Adesso non c’è nessuno. Dimmi: "Chi è Alessandro Zanardi?"
«Un uomo non-perfetto, innamorato della la vita e stimatore della salute. Tutto il resto viene dopo. Ed è divertente conquistarlo piano piano sapendo che la cosa più bella rimane il tentativo d’averci provato. Se conquisti la vetta sarà gioia piena: in caso contrario ti sarai divertito da morire nel provarci.

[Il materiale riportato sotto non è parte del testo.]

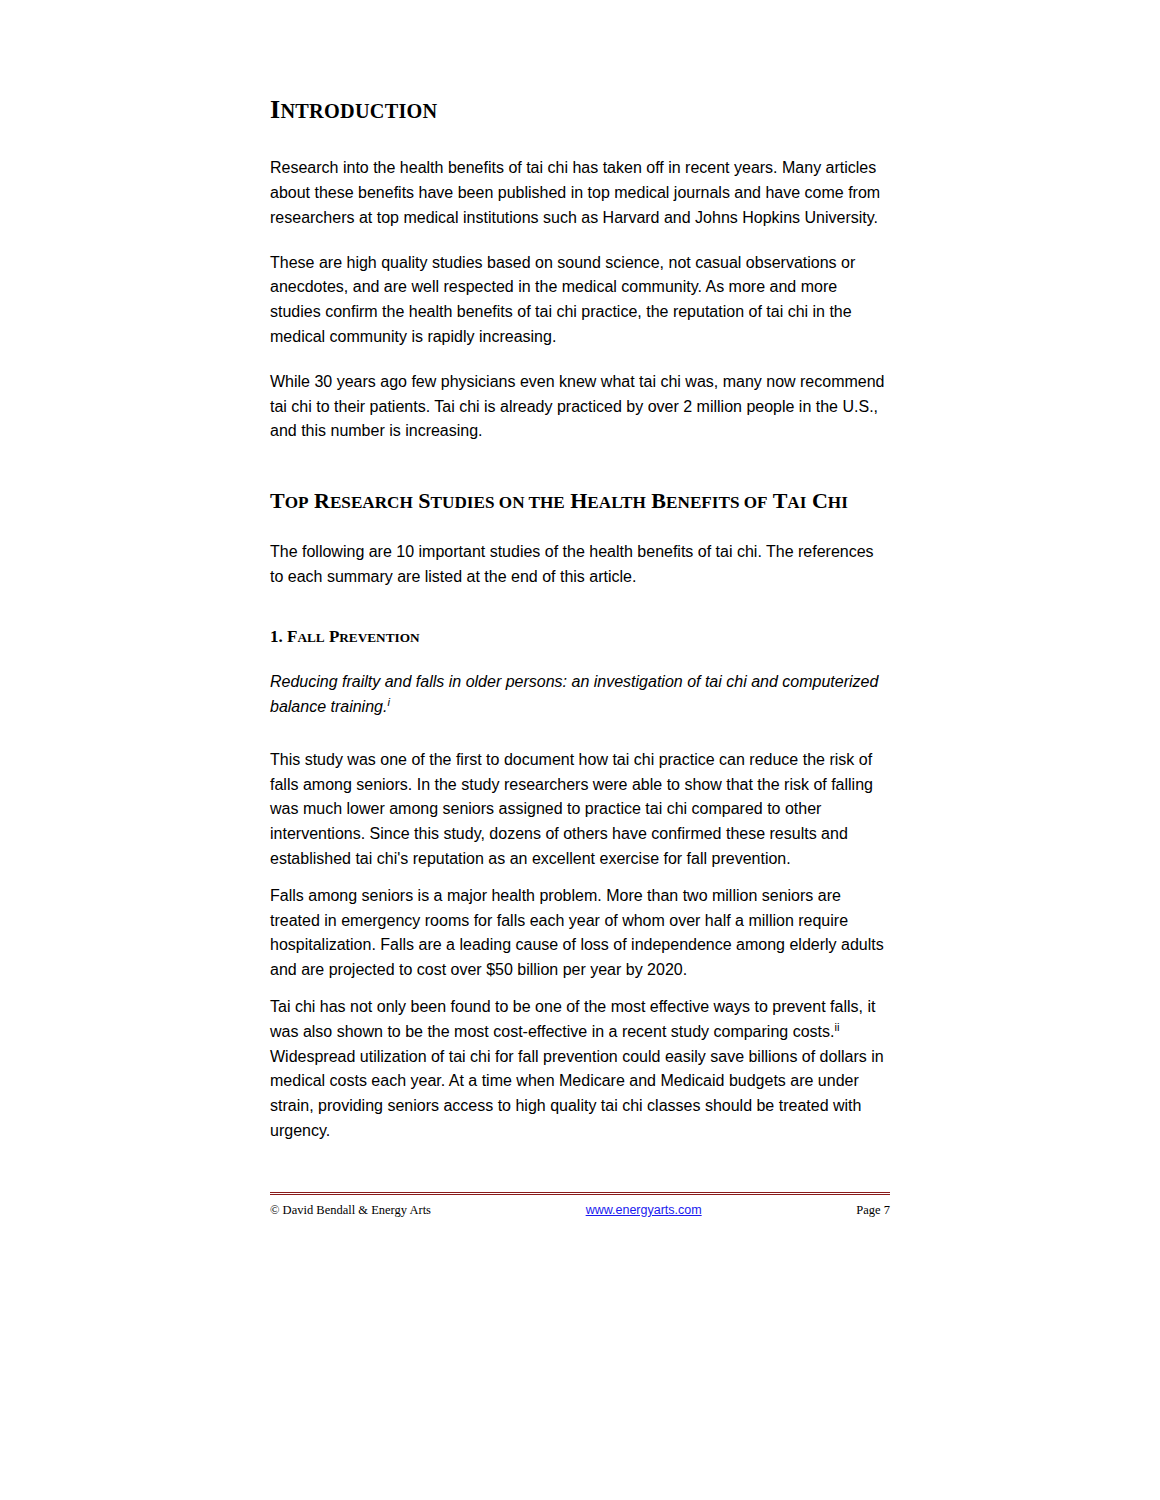INTRODUCTION
Research into the health benefits of tai chi has taken off in recent years. Many articles about these benefits have been published in top medical journals and have come from researchers at top medical institutions such as Harvard and Johns Hopkins University.
These are high quality studies based on sound science, not casual observations or anecdotes, and are well respected in the medical community. As more and more studies confirm the health benefits of tai chi practice, the reputation of tai chi in the medical community is rapidly increasing.
While 30 years ago few physicians even knew what tai chi was, many now recommend tai chi to their patients. Tai chi is already practiced by over 2 million people in the U.S., and this number is increasing.
TOP RESEARCH STUDIES ON THE HEALTH BENEFITS OF TAI CHI
The following are 10 important studies of the health benefits of tai chi. The references to each summary are listed at the end of this article.
1. FALL PREVENTION
Reducing frailty and falls in older persons: an investigation of tai chi and computerized balance training.i
This study was one of the first to document how tai chi practice can reduce the risk of falls among seniors. In the study researchers were able to show that the risk of falling was much lower among seniors assigned to practice tai chi compared to other interventions. Since this study, dozens of others have confirmed these results and established tai chi's reputation as an excellent exercise for fall prevention.
Falls among seniors is a major health problem. More than two million seniors are treated in emergency rooms for falls each year of whom over half a million require hospitalization. Falls are a leading cause of loss of independence among elderly adults and are projected to cost over $50 billion per year by 2020.
Tai chi has not only been found to be one of the most effective ways to prevent falls, it was also shown to be the most cost-effective in a recent study comparing costs.ii Widespread utilization of tai chi for fall prevention could easily save billions of dollars in medical costs each year. At a time when Medicare and Medicaid budgets are under strain, providing seniors access to high quality tai chi classes should be treated with urgency.
© David Bendall & Energy Arts www.energyarts.com Page 7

Non smetterò mai di sognare».
Il 15 agosto 2001 Zanardi entrò all’ospedale di Berlino senza sangue, esausto, vinto. Quando lo vide steso sul lettino, il dottor Costa (lo storico medico del Motomondiale) disse: "Questo uomo tornerà a fare tutto quella che faceva prima, camminare, guidare, sciare e soprattutto portare in spalla suo figlio". Lo presero per pazzo.
Solo un uomo, a operazione avvenuta, gli diede ragione: Alessandro Zanardi da Castelmaggiore. L’uomo che fa venir voglia di alzarsi e camminare.
O, addirittura, correre. Per abbracciare la vita, questa volta!
Alessandro Zanardi nasce a Castelmaggiore (Bologna) il 23 ottobre 1966. A 13 anni inizia a sfrecciare con i kart e a 23 anni esordisce nel Campionato di Formula 3. Ottimo pilota, nel 1991 passa in Formula 3000 dove vince 2 gare e arriva secondo nel campionato. Il 1991 è anche l’anno dell’esordio in Formula 1 chiamato da Eddi Jordan a sostituire per 2 gare Michael Schumacher. Rimane nel mondo della Formula 1 dal 1991 al 1994 e ci ritorna per un anno nel 1999. In tutto colleziona 41 Gran Premi a bordo della Jordan, della Minardi, della Lotus e della Williams. Nel 1996 trova la sua fortuna in America esordendo nel campionato statunitense Cart. Celebre rimase il sorpasso a Laguna Seca ai danni di Bryan Herta all’ultimo giro.
Il 15 settembre 2001 fu vittima di un tremendo incidente. Il cappellano gli amministrò l’estrema unzione, lo caricarono sull’elicottero e lo condussero all’ospedale di Berlino. Amputate entrambe le gambe e dato ormai per spacciato, incredibilmente si riprese. Nel 2003 torna sulla pista del Lausitzring e termina gli ultimi tredici giri che gli mancavano il giorno dell’incidente. Il tutto sotto l’urlo da stadio di un ovale vestito a festa per lui. La BMW gli affida un contratto per gareggiare. Nel 2005 diventa Campione italiano di Superturismo ed è tuttora pilota BMW. Stimato e temuto come prima. Più di prima.